The court reviewed the plea petition and questioned Vanzandt about his understanding of the plea agreement:

Q It says on [the plea petition] that sentence will not exceed five years. You understand if you are put on probation and not sent to the penitentiary, the sentence that's suspended on probation could be more than five years? You understand this?

A Yes, sir.

Q Your range is from 5 to 15, so anything in that range. However, if you did go to the penitentiary, your sentence could not be more than five years. Is that your understanding?

A Yes, sir.

The plea court accepted Vanzandt's plea and ordered a presentence investigation report.
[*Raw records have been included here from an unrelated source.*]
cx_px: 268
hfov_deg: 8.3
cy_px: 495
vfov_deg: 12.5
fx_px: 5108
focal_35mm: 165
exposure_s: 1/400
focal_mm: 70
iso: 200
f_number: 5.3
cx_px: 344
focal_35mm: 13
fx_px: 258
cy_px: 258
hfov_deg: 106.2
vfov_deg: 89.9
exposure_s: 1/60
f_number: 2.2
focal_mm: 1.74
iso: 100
In June 2002, the sentencing hearing was held. The presentence investigation report recommended probation, which the State did not oppose. The court placed Vanzandt on supervised probation for five years. The court added, without any objection from plea counsel or Vanzandt: "You do have a sentence within the Department of Corrections of six years. That's suspended." As noted above, Vanzandt later violated a condition of his probation by using marijuana. The court revoked Vanzandt's probation and ordered execution of his sentence.
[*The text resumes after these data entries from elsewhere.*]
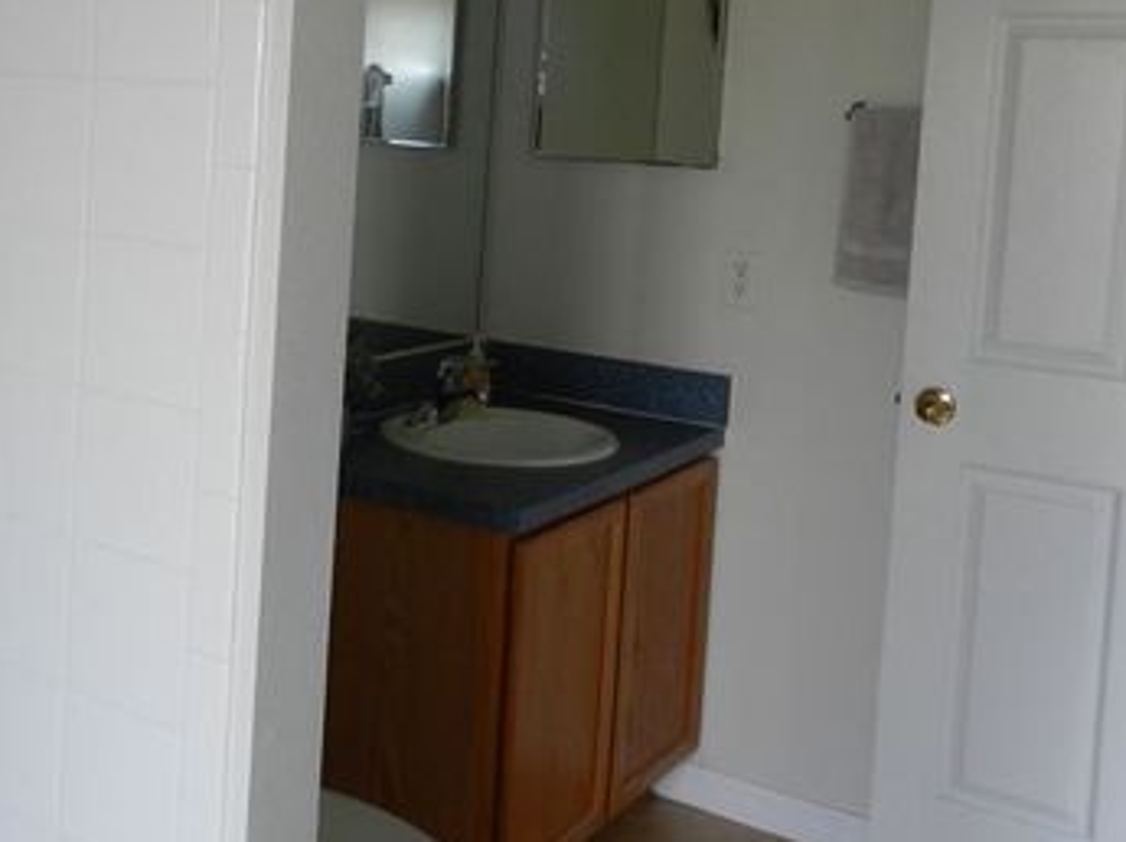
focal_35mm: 47
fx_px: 1527
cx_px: 204
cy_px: 199
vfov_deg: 30.3
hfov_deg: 38.7
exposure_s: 1/30
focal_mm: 4
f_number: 3.4
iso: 160
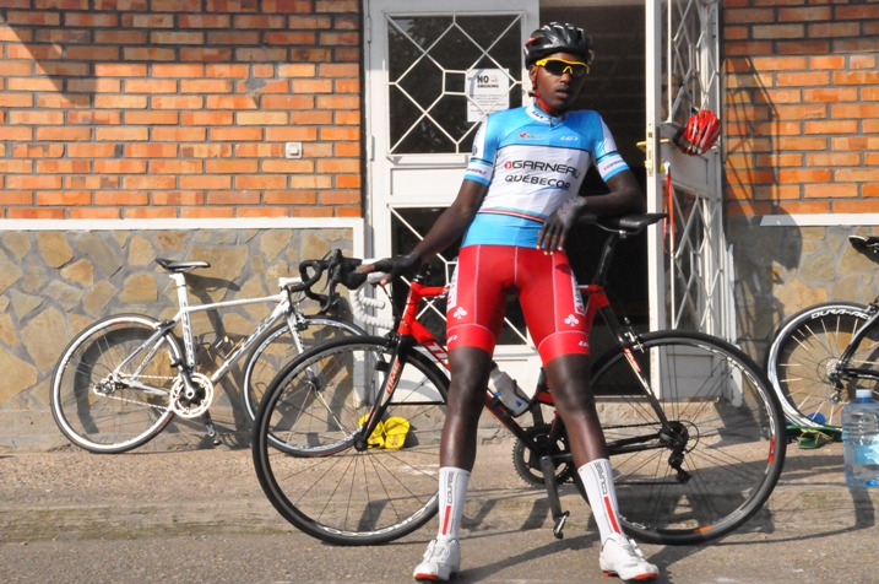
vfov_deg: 28.0
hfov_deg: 41.2
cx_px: 440
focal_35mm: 48
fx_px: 1170
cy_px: 292
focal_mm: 32
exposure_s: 1/2000
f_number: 22
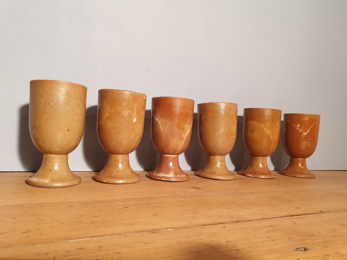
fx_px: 261
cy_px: 130
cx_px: 174
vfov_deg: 53.1
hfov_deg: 67.3
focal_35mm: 26
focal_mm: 4.3
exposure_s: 1/50
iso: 125
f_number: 2.4
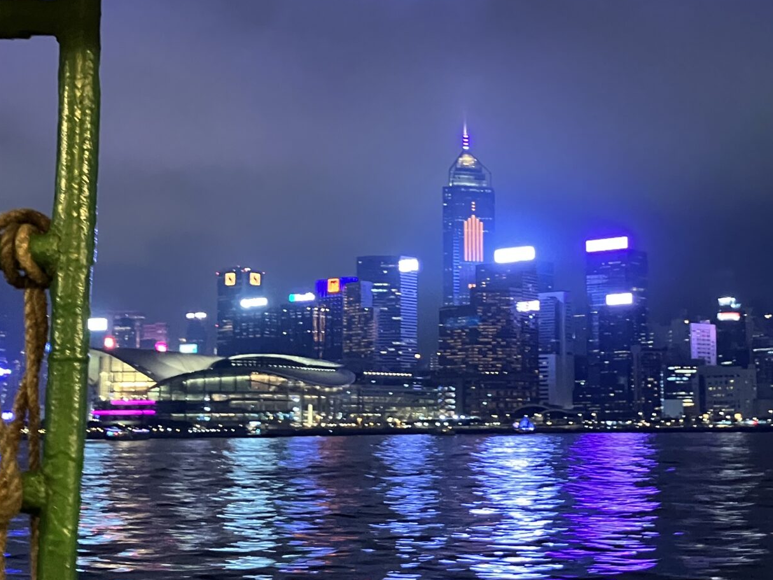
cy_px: 297
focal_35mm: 59
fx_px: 1317
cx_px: 496
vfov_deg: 24.8
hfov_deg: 32.5
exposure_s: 1/25
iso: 400
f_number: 1.8
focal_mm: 3.99
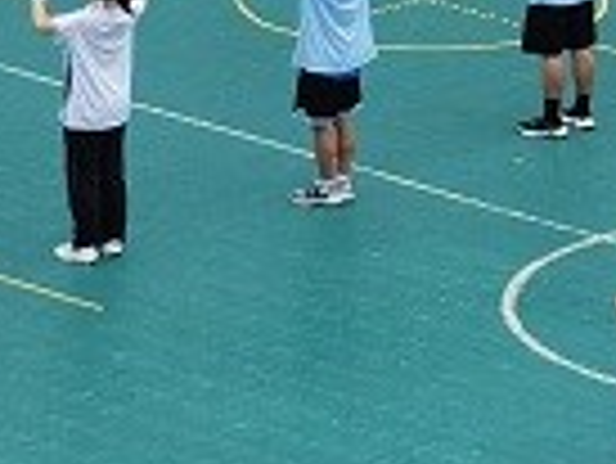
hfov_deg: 4.0
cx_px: 1025
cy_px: -279
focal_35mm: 498
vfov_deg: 3.0
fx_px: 8870
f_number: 2.4
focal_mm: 7.48
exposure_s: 1/100
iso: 64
Vanzandt's amended Rule 24.035 motion concerning the drug case alleged, inter alia, that plea counsel was ineffective for failing to object to the imposition of a sentence greater than that provided in the plea bargain. At the evidentiary hearing, Vanzandt testified that his understanding of the plea bargain was that he was to receive "[f]ive years probation and five years cap. . . ." He testified that if he had thought he was going to get more than five years, he would have gone to trial. Vanzandt's plea counsel, on the other hand, testified that he did not object to the imposition of the six-year suspended sentence because his understanding was that the "five-year cap" applied only if the court denied probation and ordered Vanzandt's immediate confinement. Counsel testified that he explained this to Vanzandt. Consistent with that testimony, the transcript of the sentencing hearing does not reveal any protest by Vanzandt when the plea court imposed a six-year suspended sentence in conjunction with the grant of probation.
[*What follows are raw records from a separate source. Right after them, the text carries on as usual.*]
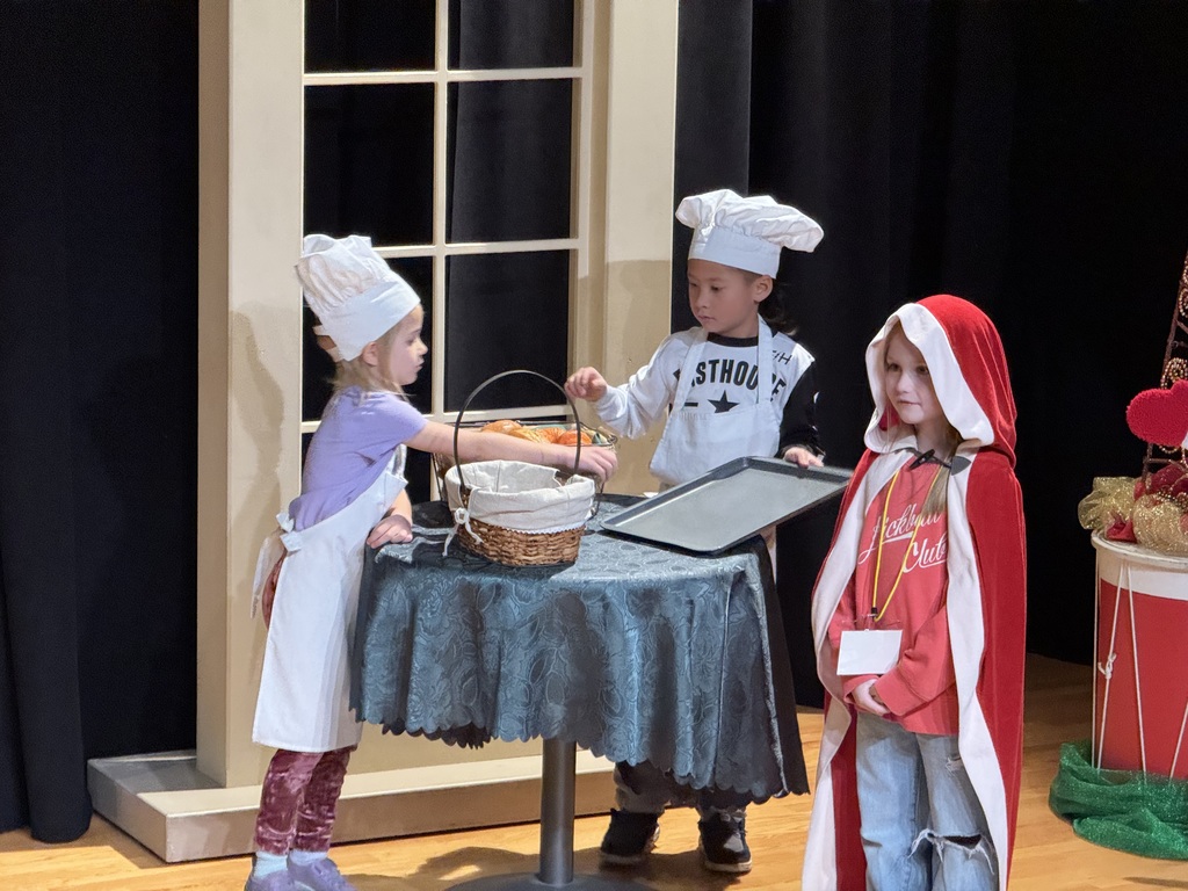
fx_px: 4118
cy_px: 446
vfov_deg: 12.3
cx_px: 594
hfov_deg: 16.4
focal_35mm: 120
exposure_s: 1/60
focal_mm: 15.66
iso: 640
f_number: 2.8
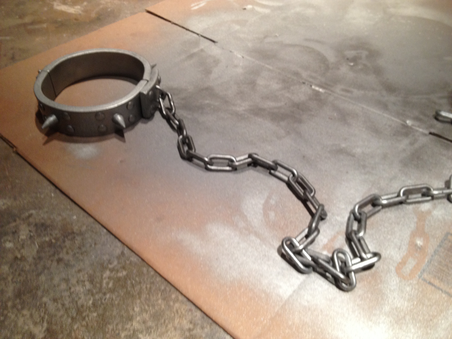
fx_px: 457
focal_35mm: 35
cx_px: 226
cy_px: 170
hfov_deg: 52.6
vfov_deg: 40.7
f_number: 2.4
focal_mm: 4.28
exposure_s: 1/20
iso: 125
The motion court denied relief because Vanzandt failed to meet his burden of proof. The court concluded that "[c]ounsel was not ineffective because under the plea agreement, if movant was granted probation at sentencing he could receive a suspended execution of sentence anywhere from five to fifteen years." As support for that conclusion, the court pointed to Vanzandt's testimony at the plea hearing that he understood his suspended sentence could be longer than five years if he were granted probation.

In Vanzandt's second point on appeal, he argues the motion court's ruling was clearly erroneous because the six-year suspended sentence imposed by the court violated the plea bargain. We disagree.

Vanzandt's claim that he received a heavier sentence than he expected does not entitle him to relief absent proof that: (1) he held a mistaken belief about the sentence he was supposed to receive pursuant to the plea bargain; (2) this mistake was based upon a positive misrepresentation upon which he was entitled to rely; and (3) the mistake was reasonable. Talley v. State, 146 S.W.3d 465, 467 (Mo.App. 2004). The motion court found that the imposition of a six-year suspended sentence did not violate the plea bargain because Vanzandt was placed on probation as he requested. Vanzandt's plea counsel testified that the "five-year cap" on sentencing in the plea agreement applied only if probation was denied and Vanzandt was sentenced to immediate confinement. The only promise by the State concerning Vanzandt's request for probation was that the State would not oppose a favorable recommendation to that effect in the presentence investigation. Vanzandt and the State had not reached any other agreement concerning the terms and conditions of probation, including the length of any suspended sentence that might be imposed. Plea counsel's testimony was entirely consistent with the plea court's own warning to Vanzandt that he could receive a suspended sentence of between five and fifteen years in prison if probation were granted.